The quality of the fishery, the generous limits and the prospect of continued access has brought crowds to the lake recently. Maitland said there are often backups at the state park ramp, on the south end of the lake.

The sockeye fishery in the Brewster pool, below the mouth of the Okanogan in the Columbia, had been rolling along and also attracting crowds, Maitland said. Unfortunately, high water temperatures in the Okanogan River — the “thermal barrier” keeping fish on hold in the cooler Columbia — broke down and a lot of the sockeye immediately shot up the Okanogan.

Maitland said he thought perhaps the barrier would build again in a week or so.

Local trout

The last two lakes in this area to receive summer trout plants were Lake Goodwin, 4,400 half-pound rainbow on June 17, and Lake Campbell in Skagit County, 250 three-quarter pounders on June 12. Fish bait, deep. And don’t flip off the jet skiers.

Good stuff up north

One last shot at big spot shrimp underway in the San Juan Islands, Marine Area 7-South, opened July 29 and will run through Aug 3. The area is west of a line running due south from Point Colville and includes the very productive Iceberg Point and Salmon Bank shrimp grounds.

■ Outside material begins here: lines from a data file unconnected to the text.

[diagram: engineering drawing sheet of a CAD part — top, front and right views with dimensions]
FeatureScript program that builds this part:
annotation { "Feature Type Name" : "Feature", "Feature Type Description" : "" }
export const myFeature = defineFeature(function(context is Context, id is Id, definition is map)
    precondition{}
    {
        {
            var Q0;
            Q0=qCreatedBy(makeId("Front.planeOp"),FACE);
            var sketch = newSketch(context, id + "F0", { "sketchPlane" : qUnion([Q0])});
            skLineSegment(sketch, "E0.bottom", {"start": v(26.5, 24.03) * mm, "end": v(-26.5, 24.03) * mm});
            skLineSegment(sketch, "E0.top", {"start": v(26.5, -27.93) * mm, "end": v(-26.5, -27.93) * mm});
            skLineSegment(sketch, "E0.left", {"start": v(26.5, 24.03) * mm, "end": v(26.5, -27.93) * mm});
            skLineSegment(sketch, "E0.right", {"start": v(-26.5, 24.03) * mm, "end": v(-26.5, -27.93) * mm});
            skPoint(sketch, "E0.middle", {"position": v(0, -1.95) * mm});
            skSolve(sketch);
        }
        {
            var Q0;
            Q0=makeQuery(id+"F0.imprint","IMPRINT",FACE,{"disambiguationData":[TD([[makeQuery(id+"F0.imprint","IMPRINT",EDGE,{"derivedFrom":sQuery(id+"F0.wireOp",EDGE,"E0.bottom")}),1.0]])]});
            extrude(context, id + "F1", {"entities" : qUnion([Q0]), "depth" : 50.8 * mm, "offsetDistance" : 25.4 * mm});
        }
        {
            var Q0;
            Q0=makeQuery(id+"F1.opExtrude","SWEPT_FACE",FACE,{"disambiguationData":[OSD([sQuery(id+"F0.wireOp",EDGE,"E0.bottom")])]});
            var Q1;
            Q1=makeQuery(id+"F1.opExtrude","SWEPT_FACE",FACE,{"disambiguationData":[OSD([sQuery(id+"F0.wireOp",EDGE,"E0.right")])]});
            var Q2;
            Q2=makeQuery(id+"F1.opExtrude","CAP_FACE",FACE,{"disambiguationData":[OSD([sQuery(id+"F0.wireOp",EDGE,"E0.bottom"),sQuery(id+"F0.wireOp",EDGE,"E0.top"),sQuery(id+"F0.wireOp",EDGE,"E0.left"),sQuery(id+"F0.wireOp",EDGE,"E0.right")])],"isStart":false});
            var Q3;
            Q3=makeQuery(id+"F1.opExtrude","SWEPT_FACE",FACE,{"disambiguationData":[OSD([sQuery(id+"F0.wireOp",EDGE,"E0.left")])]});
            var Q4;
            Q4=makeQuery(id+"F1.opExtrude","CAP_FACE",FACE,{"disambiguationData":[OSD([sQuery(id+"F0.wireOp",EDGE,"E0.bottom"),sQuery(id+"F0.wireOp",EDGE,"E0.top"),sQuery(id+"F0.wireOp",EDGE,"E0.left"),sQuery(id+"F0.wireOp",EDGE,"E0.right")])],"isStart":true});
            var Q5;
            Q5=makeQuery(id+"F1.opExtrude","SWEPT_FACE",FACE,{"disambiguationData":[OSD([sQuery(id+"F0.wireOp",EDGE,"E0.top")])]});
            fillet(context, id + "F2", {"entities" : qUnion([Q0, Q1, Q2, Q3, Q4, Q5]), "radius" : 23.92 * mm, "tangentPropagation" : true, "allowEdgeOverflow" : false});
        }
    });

Marine Area 7-South (San Juan Islands/Bellingham) opened to crabbing July 17 and will remain open through Sept. 29, Thursdays through Mondays only.

Limited entry deer permits

Eighteen lucky hunters will have an opportunity to hunt for deer this fall on the 6,000-acre Charles and Mary Eder unit of the Scotch Creek Wldlife Area near Oroville in northeastern Okanogan County. Winners will be chosen by random drawing, and the deadline to apply is midnight, Aug. 13. Submit an application for the hunt online at wdfw.wa.gov/hunting/permits/scotchcreek, or by calling 360-902-2515.